TASK DATA

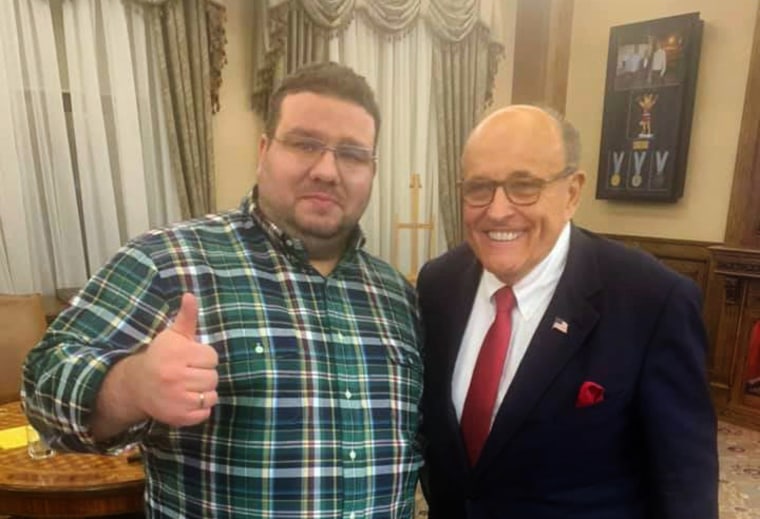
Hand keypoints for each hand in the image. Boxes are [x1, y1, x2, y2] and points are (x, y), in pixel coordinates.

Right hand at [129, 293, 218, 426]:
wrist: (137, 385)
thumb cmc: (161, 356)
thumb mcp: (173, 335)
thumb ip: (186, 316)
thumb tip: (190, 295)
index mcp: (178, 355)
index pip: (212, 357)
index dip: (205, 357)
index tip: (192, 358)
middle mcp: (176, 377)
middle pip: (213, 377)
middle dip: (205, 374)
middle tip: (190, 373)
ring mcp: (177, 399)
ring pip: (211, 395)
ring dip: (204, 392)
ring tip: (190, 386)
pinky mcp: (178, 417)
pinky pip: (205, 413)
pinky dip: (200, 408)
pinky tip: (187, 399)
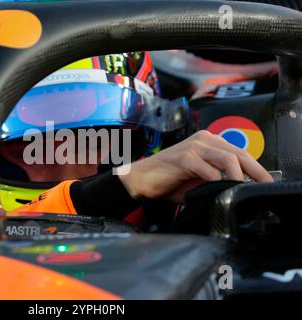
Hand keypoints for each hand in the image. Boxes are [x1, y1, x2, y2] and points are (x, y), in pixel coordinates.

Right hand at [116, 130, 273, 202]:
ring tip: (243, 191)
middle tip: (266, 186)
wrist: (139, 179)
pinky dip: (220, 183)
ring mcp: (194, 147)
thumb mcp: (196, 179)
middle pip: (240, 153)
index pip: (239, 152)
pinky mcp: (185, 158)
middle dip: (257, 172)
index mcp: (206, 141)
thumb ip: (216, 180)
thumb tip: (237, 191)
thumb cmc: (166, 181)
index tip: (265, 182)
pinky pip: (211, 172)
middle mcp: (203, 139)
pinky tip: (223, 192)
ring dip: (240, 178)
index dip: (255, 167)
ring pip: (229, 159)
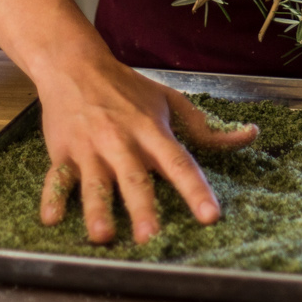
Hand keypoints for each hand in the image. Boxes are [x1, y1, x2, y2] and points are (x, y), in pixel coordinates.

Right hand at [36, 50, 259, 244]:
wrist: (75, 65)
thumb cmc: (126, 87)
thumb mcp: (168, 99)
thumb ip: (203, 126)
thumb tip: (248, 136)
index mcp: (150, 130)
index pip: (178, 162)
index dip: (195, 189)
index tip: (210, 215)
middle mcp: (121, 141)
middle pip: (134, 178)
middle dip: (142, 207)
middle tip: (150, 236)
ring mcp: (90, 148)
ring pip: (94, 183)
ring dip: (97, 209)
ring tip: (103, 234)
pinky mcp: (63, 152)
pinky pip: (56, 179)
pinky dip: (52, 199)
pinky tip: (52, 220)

WORK ORDER
Looking at the listing above, which lines run from the one containing "thumb tip: (190, 295)" through the one containing "middle dip: (142, 207)"? Print exactly those, ends included, pictures excluded.

EXERCISE RESULT
thumb tip: (190, 295)
index mcp: (178, 355)
index pip: (212, 357)
index dip: (205, 357)
index tip: (192, 358)
middle mcp: (176, 377)
middle pip: (213, 377)
middle dip: (205, 374)
middle tip: (190, 373)
ring mcp: (177, 399)
ring pip: (211, 395)
ring dip: (204, 392)
ring tip: (190, 386)
pinky mcp: (178, 417)
pinky pip: (205, 413)
pinky dip: (200, 408)
pinky tip: (187, 399)
Hand keypoints for each hand in the image. Boxes are [x1, y1, x2, y2] and points are (x, y), in pixel coordinates.

Right hand at [116, 130, 273, 202]:
ring tip: (243, 191)
middle tip: (266, 186)
wrist: (139, 179)
pinky dip: (220, 183)
ring mcp: (194, 147)
thumb mcp: (196, 179)
middle pip: (240, 153)
index pip: (239, 152)
pinky mcp: (185, 158)
middle dip: (257, 172)
index mcp: (206, 141)
thumb ip: (216, 180)
thumb tip: (237, 191)
thumb cmc: (166, 181)
index tip: (265, 182)
pinky pip: (211, 172)
middle mcp: (203, 139)
pinky tip: (223, 192)
ring dip: (240, 178)
index dip: (255, 167)
ring pip: (229, 159)
Hand keypoints for each hand in the image. Boxes are [x1, y1, x2, y2] and points are (x, y), in pixel coordinates.

Right hand at [36, 50, 259, 244]:
wrist: (75, 65)
thumb cmc: (126, 87)
thumb mcp: (168, 99)
thumb ip: (203, 126)
thumb tip: (248, 136)
index mcp: (150, 130)
index pip: (178, 162)
index dip: (195, 189)
index tip: (210, 215)
middle mcp: (121, 141)
middle pip: (134, 178)
middle dip: (142, 207)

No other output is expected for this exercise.